**TEXT SEGMENT:**
+ + + +
Kang SH, Jung da J, Cho KH, Park JW, Yoon KW, Do JY - PLoS ONE (2015)

Bottom Line: The hearing thresholds for men were significantly higher than the hearing thresholds for women in all 3 threshold categories.Male and female subjects with MetS or CKD had higher hearing thresholds than the subjects that did not have these disorders.MetS is associated with hearing thresholds in women, and CKD is associated with hearing thresholds in men and women.

View Article: PubMed Central - PubMed

Affiliation: Division of Nephrology, Department of Internal Medicine, Yeungnam University Hospital, Daegu, Republic of Korea.

ABSTRACT

Background: The aim of this study was to determine whether metabolic syndrome (MetS) or chronic kidney disease (CKD) is associated with hearing thresholds in the general Korean population.

Patients and methods: A total of 16,554 participants were included in this study. MetS was defined using the National Cholesterol Education Program Adult Treatment Panel III guidelines, and CKD was defined as an estimated glomerular filtration rate <60 mL/min/1.73 m2 or a dipstick proteinuria result of ≥1+. The hearing thresholds were measured at 0.5, 1, 2, 3, 4, and 6 kHz. Low-frequency (Freq) was defined as pure-tone averages at 0.5 and 1 kHz, while Mid-Freq and High-Freq were defined as the average thresholds at mid-frequency (2 and 3 kHz) and high frequency (4 and 6 kHz), respectively.
+ + + +
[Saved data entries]

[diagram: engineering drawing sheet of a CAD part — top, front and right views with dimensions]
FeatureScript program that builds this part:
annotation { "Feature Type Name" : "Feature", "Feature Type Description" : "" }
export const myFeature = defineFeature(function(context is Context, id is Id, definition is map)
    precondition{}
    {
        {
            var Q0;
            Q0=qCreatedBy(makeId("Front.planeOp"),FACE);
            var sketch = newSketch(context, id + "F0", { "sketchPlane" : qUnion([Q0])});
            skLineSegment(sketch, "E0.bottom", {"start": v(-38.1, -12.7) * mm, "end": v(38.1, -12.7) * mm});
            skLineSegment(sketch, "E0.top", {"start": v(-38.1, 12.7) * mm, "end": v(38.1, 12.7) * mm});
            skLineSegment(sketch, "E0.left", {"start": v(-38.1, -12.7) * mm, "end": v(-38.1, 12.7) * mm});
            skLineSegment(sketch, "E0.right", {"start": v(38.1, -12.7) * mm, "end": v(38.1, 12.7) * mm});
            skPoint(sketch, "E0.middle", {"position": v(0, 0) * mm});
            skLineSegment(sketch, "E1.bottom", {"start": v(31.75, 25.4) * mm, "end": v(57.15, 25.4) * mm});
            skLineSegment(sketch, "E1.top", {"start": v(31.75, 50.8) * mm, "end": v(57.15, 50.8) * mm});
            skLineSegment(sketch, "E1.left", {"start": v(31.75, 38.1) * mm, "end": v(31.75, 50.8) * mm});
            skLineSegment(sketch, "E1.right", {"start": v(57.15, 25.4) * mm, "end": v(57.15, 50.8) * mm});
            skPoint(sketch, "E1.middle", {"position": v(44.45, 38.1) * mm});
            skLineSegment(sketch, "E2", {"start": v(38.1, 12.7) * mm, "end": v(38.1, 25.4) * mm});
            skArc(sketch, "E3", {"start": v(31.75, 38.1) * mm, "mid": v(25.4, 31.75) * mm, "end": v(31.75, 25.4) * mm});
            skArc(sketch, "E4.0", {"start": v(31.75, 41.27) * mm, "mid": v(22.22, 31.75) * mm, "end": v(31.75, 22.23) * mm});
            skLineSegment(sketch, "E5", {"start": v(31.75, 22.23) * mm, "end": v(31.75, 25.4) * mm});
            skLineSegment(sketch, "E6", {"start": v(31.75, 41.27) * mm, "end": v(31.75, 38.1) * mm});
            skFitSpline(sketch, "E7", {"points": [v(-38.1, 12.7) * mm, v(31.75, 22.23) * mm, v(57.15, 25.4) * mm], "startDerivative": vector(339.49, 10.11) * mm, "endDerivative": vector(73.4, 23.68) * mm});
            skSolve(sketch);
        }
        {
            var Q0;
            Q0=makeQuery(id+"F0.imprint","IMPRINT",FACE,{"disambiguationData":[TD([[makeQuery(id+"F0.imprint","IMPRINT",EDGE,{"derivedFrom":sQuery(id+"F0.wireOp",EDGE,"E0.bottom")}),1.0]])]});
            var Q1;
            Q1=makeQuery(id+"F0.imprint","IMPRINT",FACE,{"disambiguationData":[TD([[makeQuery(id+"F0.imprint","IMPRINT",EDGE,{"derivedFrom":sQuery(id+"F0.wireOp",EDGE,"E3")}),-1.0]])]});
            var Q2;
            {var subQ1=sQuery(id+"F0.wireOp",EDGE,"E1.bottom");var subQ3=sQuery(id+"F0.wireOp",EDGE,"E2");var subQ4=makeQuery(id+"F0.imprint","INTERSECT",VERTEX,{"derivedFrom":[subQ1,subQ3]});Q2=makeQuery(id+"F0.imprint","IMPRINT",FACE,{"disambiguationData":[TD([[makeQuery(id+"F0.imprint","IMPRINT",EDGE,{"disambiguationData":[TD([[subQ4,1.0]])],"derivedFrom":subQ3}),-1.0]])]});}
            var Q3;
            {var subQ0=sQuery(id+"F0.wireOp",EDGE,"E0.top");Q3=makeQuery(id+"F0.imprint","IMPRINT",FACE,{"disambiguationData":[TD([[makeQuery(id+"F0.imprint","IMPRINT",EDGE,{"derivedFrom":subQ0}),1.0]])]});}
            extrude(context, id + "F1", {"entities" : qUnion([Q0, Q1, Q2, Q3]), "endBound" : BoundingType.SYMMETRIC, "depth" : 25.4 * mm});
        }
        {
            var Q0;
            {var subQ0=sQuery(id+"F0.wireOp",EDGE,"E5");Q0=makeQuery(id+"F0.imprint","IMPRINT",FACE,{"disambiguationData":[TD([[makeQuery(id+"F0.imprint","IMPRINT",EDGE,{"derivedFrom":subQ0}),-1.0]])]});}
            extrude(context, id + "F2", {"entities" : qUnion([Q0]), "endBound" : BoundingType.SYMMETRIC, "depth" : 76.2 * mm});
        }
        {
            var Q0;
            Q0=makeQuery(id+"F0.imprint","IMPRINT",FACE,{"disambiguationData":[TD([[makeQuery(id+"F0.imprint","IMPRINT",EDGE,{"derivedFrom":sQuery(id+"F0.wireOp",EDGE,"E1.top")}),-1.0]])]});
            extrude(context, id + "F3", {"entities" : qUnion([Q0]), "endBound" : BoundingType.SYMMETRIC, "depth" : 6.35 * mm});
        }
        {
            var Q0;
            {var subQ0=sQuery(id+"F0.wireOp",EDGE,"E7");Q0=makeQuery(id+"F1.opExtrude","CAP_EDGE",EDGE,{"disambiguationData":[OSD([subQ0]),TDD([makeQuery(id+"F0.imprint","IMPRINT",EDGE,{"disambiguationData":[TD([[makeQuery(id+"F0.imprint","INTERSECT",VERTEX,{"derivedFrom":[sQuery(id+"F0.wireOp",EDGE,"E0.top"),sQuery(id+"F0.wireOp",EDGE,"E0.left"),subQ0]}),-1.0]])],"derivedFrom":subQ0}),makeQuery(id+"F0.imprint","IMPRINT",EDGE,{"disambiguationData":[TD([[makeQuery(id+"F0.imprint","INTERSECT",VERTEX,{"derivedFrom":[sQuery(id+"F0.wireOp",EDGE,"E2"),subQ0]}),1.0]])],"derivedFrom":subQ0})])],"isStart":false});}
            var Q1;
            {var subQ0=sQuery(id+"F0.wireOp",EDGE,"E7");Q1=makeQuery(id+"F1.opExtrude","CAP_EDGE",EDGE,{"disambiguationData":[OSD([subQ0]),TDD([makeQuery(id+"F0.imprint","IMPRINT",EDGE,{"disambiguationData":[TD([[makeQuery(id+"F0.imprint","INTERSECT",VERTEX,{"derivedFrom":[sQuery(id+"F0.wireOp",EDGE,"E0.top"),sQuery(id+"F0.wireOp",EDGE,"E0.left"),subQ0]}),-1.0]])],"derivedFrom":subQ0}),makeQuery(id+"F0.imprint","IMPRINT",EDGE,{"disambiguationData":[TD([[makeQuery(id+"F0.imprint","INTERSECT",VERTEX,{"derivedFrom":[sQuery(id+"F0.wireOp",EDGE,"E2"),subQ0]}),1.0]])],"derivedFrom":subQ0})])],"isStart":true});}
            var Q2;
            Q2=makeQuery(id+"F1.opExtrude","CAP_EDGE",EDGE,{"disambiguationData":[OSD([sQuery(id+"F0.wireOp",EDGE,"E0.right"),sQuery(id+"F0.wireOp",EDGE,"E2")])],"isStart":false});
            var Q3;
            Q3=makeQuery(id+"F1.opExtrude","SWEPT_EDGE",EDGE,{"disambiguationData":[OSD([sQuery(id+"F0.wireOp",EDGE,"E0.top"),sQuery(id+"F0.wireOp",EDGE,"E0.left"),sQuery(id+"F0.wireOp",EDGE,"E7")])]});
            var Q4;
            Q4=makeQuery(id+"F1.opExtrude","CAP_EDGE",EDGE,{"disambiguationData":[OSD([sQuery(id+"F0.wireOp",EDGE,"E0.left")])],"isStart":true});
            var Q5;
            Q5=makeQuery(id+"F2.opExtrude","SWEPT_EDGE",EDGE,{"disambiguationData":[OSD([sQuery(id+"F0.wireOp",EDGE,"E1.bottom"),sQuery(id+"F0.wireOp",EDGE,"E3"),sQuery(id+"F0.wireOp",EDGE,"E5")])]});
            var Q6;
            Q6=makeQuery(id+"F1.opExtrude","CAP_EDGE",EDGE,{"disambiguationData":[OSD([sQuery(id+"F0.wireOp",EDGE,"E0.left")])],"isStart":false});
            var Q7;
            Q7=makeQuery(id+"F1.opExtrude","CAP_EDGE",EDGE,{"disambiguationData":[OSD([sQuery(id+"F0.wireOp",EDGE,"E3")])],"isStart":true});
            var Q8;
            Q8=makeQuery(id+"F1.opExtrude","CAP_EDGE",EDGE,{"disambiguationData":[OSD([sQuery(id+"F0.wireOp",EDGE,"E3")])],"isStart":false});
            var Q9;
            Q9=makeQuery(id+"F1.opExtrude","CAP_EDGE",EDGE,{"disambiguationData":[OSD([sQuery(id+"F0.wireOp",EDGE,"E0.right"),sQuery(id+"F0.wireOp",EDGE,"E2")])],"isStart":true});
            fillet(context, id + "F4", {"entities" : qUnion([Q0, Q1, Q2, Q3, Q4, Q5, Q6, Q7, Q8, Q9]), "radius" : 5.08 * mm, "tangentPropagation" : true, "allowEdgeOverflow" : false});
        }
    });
+ + + +
**TASKS TO PERFORM:**
(a) Rewrite the hearing-threshold study text from "Bottom Line: The" to "Republic of Korea.", substituting "South Korea" for "Republic of Korea".
(b) Do these statements agree with the hearing-threshold study text? (i) The study included 16,554 participants. (ii) Mid-Freq was defined as the average thresholds at 4 and 6 kHz. (iii) Women had higher hearing thresholds than men.

**RESPONSES PER TASK:**
(a)
Bottom Line: The hearing thresholds for men were significantly higher than the hearing thresholds for women in all 3 threshold categories.Male and female subjects with MetS or CKD had higher hearing thresholds than the subjects that did not have these disorders.MetS is associated with hearing thresholds in women, and CKD is associated with hearing thresholds in men and women.

View Article: PubMed Central - PubMed

Affiliation: Division of Nephrology, Department of Internal Medicine, Yeungnam University Hospital, Daegu, South Korea.

(b)
(i) Yes: "A total of 16,554 participants were included in this study."
(ii) No: "Mid-Freq and High-Freq were defined as the average thresholds at mid-frequency (2 and 3 kHz) and high frequency (4 and 6 kHz), respectively."
(iii) No: "The hearing thresholds for men were significantly higher than the hearing thresholds for women in all 3 threshold categories."